Ciro rompeu o silêncio para lamentar uma derrota pesada
Desde que ficou em quarto lugar nas eleições presidenciais brasileiras que Ciro Gomes não se pronunciava publicamente. Fê-lo em Lisboa para distribuir críticas tanto a Lula como a Bolsonaro.
Ciro Gomes dedicou os últimos sete meses a um exercício inovador numa carreira política de mais de três décadas: o silêncio. Depois de ter ficado em quarto lugar nas eleições presidenciais brasileiras de Outubro, com apenas 3% dos votos, Ciro deixou de se pronunciar sobre a vida pública do país e resolveu quebrar esse silêncio inusitado em Portugal, onde participou na sexta-feira numa conferência na Faculdade de Direito da Universidade de Lisboa.
O longo hiato não fez desaparecer por completo a sua notoriedade. Pelo menos entre as dezenas de alunos e professores, na sua esmagadora maioria brasileiros, que chegaram a fazer uma fila para tirar uma fotografia com o antigo governador do Ceará, atrasando irremediavelmente o início da sessão.
O fim do silêncio serviu para Ciro se estender sobre o que definiu como as suas “angústias” sobre o Brasil, elencando a estagnação económica, a ausência de cultura política, a corrupção e as desigualdades sociais como as principais fontes de preocupação. “É hora de dizer que a democracia brasileira fracassou e está fracassando”, sintetizou o ex-candidato do Partido Democrático Trabalhista (PDT).
Ainda assim, Ciro Gomes mantém alguma esperança e acredita que o país pode reverter o caminho de degradação política, porque “ainda tem massa crítica”. O político esteve em Lisboa e em Estrasburgo a convite do eurodeputado português Francisco Guerreiro, do grupo Verdes/Aliança Livre Europeia.
Mas, pelo menos por agora, Ciro rejeita um regresso à vida política activa para uma potencial quinta candidatura presidencial em 2026. A mágoa pelo fracasso das últimas eleições é evidente. “Eu me sentia representando uma corrente de opinião, eu não me sinto mais”, afirmou o ex-governador, referindo-se à queda que a sua candidatura sofreu entre 2018, quando obteve 12% dos votos e ficou em terceiro lugar, e 2022, quando passou para 3%. “Alguma coisa está errada comigo, não é com o povo”, lamentou.
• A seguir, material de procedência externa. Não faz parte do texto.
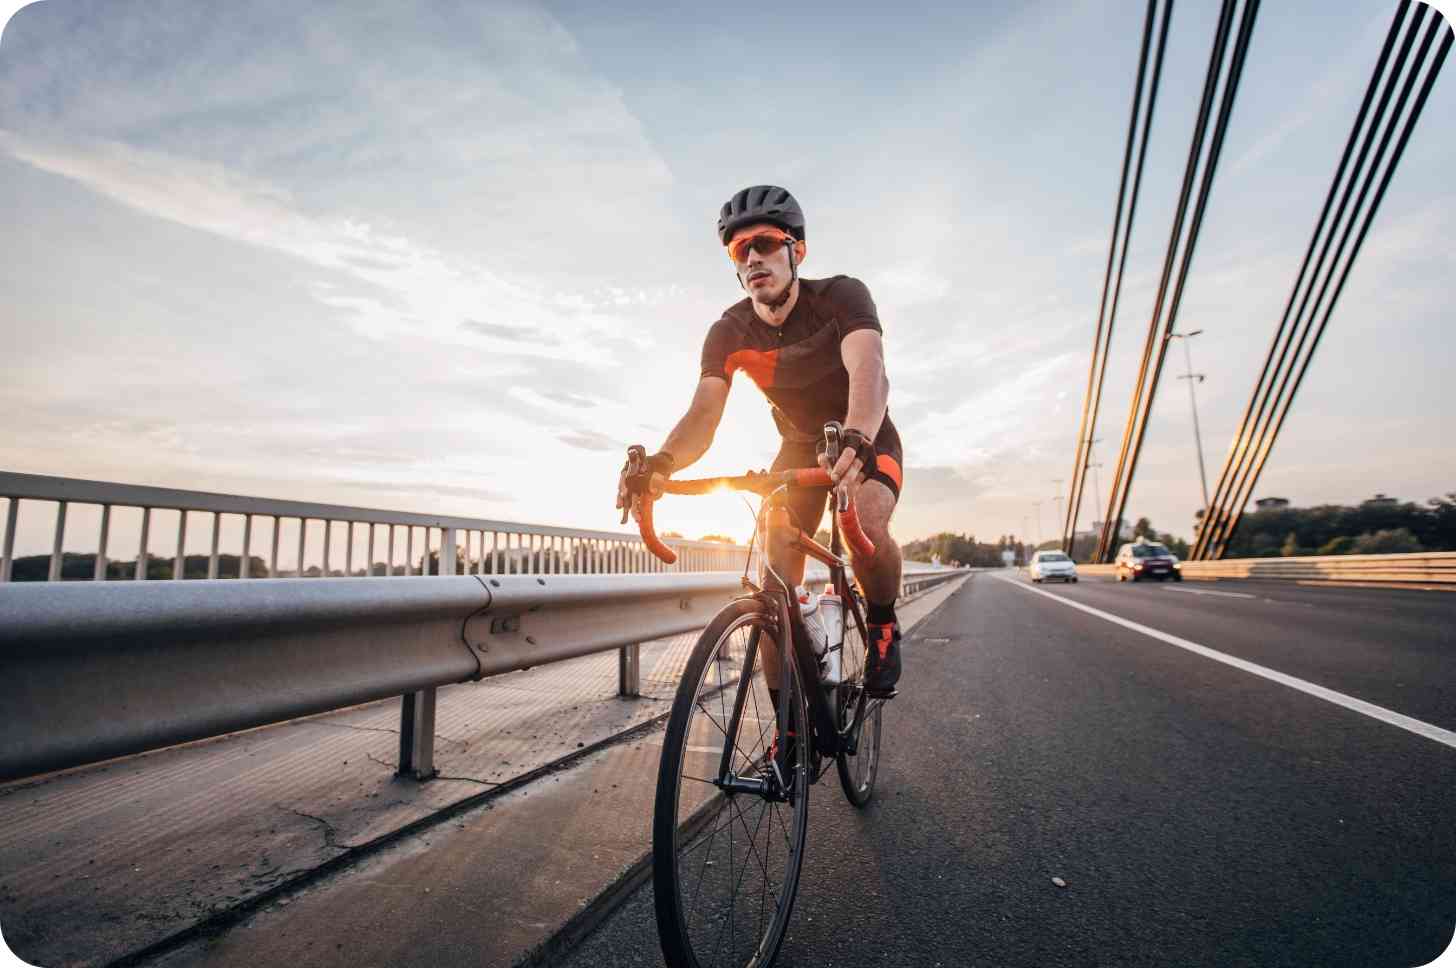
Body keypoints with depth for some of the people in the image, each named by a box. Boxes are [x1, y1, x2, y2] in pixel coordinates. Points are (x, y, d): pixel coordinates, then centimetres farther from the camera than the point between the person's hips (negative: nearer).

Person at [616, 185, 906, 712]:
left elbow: (869, 373, -43)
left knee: (865, 528, -34)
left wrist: (855, 439, -64)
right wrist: (662, 461, -49)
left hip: (867, 440, -2)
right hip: (800, 445, 3)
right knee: (777, 571, -12)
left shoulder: (841, 296, -24)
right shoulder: (729, 331, -15)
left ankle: (883, 624, 1)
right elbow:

Mais tarde, em declarações aos jornalistas, reforçou a intenção. “Eu sempre vou militar, mas hoje, por tudo o que aconteceu no Brasil, perdi o apetite eleitoral”, afirmou Ciro.
No cenário de polarização vivido no Brasil, dividido entre Lula da Silva e Jair Bolsonaro, Ciro posiciona-se como crítico de ambos, embora o seu partido apoie formalmente Lula e até integre o actual Governo. “Falta ao país um projecto”, resume.
O seu corte com Lula, de quem chegou a ser ministro no início do seu primeiro mandato presidencial (2002-2006), é total e os dois não falaram mais directamente desde as eleições, nem sequer a 8 de Janeiro, quando Brasília foi palco de ataques violentos contra as sedes dos principais edifícios governamentais.
Na verdade, Ciro acredita que o Governo “estava informado” acerca da possibilidade de uma invasão e “não realizou nenhuma iniciativa para prevenir ou reprimir”.
No início da conferência, o político brasileiro tinha anunciado que os meses de recolhimento o levaram a mostrar-se mais temperado, em contraponto com a imagem de irascível pela qual é conhecido – foi condenado recentemente a pagar uma avultada indemnização a um político negro a quem chamou de “capitãozinho do mato”, numa entrevista em 2018, uma referência considerada racista pela justiça brasileira.
A nova postura foi-se aguentando, mas no final o antigo ministro não se conteve e exaltou-se ao falar sobre o rumo económico do Governo de Lula da Silva e da acção discricionária do juiz do Supremo Tribunal Federal, Alexandre de Moraes, que acredita que pode “prender todo o mundo”. Há hábitos que demoram a morrer.